While the international exhibition industry has always aspired to keep ahead of government regulations, especially those regarding access and facilities for the disabled, the Disability Discrimination Act of 1995 has given rise to a new and challenging set of issues that could prove costly to resolve.

In what many will hope does not set a precedent, an Australian multiplex cinema is about to be re-launched, despite the fact that it is less than five years old. The refurbishment was undertaken in order to provide increased facilities for disabled people and was prompted by a successful legal challenge.
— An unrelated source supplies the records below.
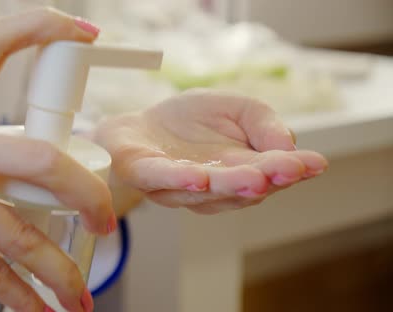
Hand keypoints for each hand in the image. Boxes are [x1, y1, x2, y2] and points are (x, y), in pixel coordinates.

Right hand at [0, 9, 109, 311]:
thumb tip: (33, 177)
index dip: (40, 26)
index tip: (83, 31)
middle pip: (41, 154)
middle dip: (88, 194)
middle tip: (106, 222)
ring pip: (24, 229)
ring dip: (59, 271)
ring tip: (78, 295)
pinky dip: (24, 298)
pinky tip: (39, 310)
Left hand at [94, 90, 327, 214]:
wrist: (138, 126)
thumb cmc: (190, 121)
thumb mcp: (236, 107)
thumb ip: (263, 123)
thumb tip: (289, 145)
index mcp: (239, 170)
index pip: (269, 173)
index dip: (290, 170)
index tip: (315, 163)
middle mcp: (212, 187)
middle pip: (241, 188)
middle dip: (266, 179)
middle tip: (290, 171)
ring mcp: (177, 186)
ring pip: (206, 190)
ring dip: (230, 184)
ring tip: (255, 177)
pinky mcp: (144, 175)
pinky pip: (163, 180)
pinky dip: (181, 181)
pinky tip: (199, 178)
A wheelchair-bound teenager complained to the Human Rights and Equal Opportunity Commission about the six-screen Reading Boadwalk Cinema at Mandurah, when it was still brand new. Her complaint was not that there were no facilities for physically handicapped people like herself, but that she had to sit too close to the screen or be carried to a seat. When that action failed she took legal action and an out-of-court settlement was reached.
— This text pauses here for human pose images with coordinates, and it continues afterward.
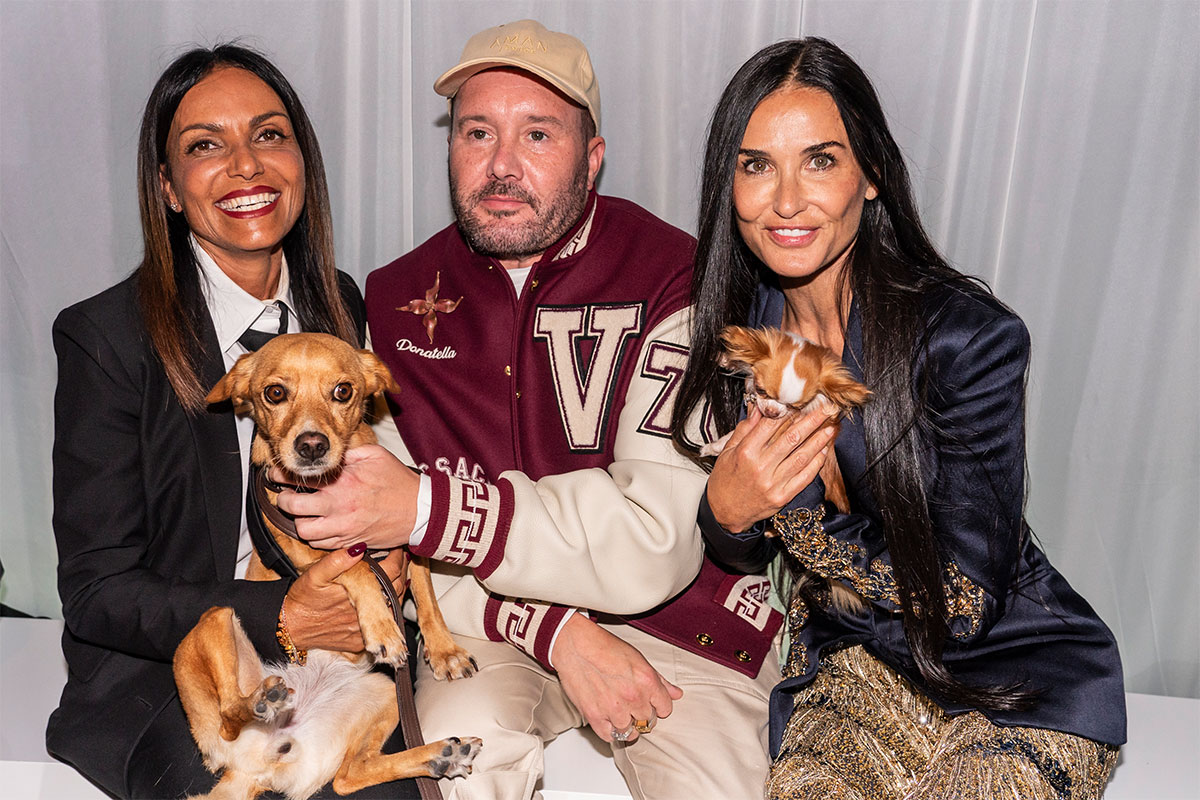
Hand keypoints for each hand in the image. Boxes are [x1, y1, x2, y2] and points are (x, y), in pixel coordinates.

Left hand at [273, 445, 419, 549]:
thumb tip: (328, 450)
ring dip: (299, 521)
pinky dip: (315, 536)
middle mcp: (339, 506)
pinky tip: (320, 525)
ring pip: (303, 530)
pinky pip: (320, 545)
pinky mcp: (350, 542)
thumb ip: (348, 452)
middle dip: (283, 500)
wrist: (420, 511)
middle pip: (292, 507)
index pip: (300, 478)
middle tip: (286, 495)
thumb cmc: (399, 483)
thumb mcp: (375, 455)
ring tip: (304, 512)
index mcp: (343, 482)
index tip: (277, 474)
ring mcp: (343, 528)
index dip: (281, 475)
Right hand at [282, 547, 409, 652]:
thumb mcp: (315, 574)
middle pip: (396, 588)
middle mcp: (365, 614)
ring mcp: (364, 630)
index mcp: (357, 593)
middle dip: (401, 571)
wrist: (289, 627)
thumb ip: (337, 560)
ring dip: (397, 589)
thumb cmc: (302, 599)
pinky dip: (389, 608)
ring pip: (394, 606)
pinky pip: (383, 624)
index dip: (397, 558)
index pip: (390, 572)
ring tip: (396, 574)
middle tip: (399, 558)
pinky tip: (386, 597)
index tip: (396, 547)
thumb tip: (359, 548)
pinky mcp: (361, 640)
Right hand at [551, 614, 681, 743]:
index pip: (666, 709)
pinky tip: (609, 720)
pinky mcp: (595, 717)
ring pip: (631, 732)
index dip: (659, 706)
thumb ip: (660, 680)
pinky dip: (611, 731)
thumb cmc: (604, 647)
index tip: (652, 703)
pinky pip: (610, 737)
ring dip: (627, 724)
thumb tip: (676, 693)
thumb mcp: (638, 658)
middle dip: (643, 714)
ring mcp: (614, 709)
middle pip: (648, 721)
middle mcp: (633, 697)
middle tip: (633, 704)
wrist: (576, 645)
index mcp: (647, 681)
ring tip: (620, 711)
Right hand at [706, 405, 837, 532]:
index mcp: (746, 452)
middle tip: (825, 409)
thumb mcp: (728, 452)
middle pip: (791, 438)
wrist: (724, 512)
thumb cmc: (725, 480)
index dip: (788, 412)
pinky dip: (816, 463)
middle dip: (811, 422)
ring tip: (830, 428)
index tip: (800, 403)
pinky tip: (823, 451)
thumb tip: (759, 409)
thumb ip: (744, 430)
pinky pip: (804, 477)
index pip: (770, 426)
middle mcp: (760, 467)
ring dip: (818, 441)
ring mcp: (773, 483)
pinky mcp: (782, 496)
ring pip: (801, 457)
The Mandurah City Council, which owns and leases the building to Reading Cinemas, subsequently added suitable seating at the back of the cinema as well as two lifts, at considerable cost. The cost to Reading was fewer seats. But the lesson that has emerged is that no amount of design effort will ever provide complete indemnity.

"We have since doubled our (design) effort in every cinema but it is not possible to be confident that someone won't successfully argue a different case in the future," said Reading chief executive Neil Pentecost. "This dispute was over where people want to sit. Just as you and I might not be able to agree where to sit in a cinema, getting consensus from every disabled community is extremely difficult. You have to consult as widely as you can but it is almost impossible to meet everyone's needs."
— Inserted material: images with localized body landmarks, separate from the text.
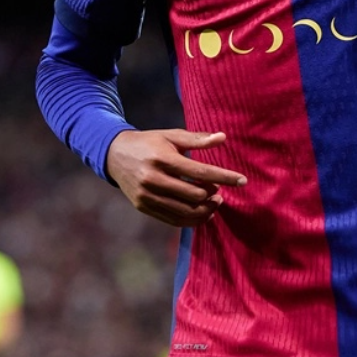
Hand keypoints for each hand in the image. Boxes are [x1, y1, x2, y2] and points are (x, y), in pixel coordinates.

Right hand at [105, 129, 246, 226]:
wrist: (114, 154)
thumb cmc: (149, 142)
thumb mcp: (171, 136)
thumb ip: (197, 139)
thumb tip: (223, 138)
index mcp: (162, 159)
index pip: (200, 172)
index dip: (224, 177)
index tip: (242, 180)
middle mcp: (153, 179)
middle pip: (194, 195)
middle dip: (213, 194)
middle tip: (220, 190)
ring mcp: (147, 196)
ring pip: (185, 212)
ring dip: (206, 210)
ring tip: (215, 201)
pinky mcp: (144, 207)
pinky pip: (173, 220)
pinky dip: (192, 219)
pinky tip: (203, 212)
The Mandurah cinema is an hour south of Perth on Australia's west coast. It was the second Australian cinema opened by Reading, which now has over 90 screens and is the country's fourth biggest exhibitor. Ironically, Reading regularly uses architect Sandy Blythe, who has long experience designing cinemas and is a para-olympian himself.

But it is not just in the area of special needs that the cinema industry is having to exercise vigilance. The successful case of a teacher who hurt her back after not realising that the seats in a Hoyts Cinema were retractable is a second recent Australian example of the care needed when designing public cinemas. The negligence case, which hinged on the lack of warning signs, was won on appeal in February but a further trial to determine damages has yet to be held.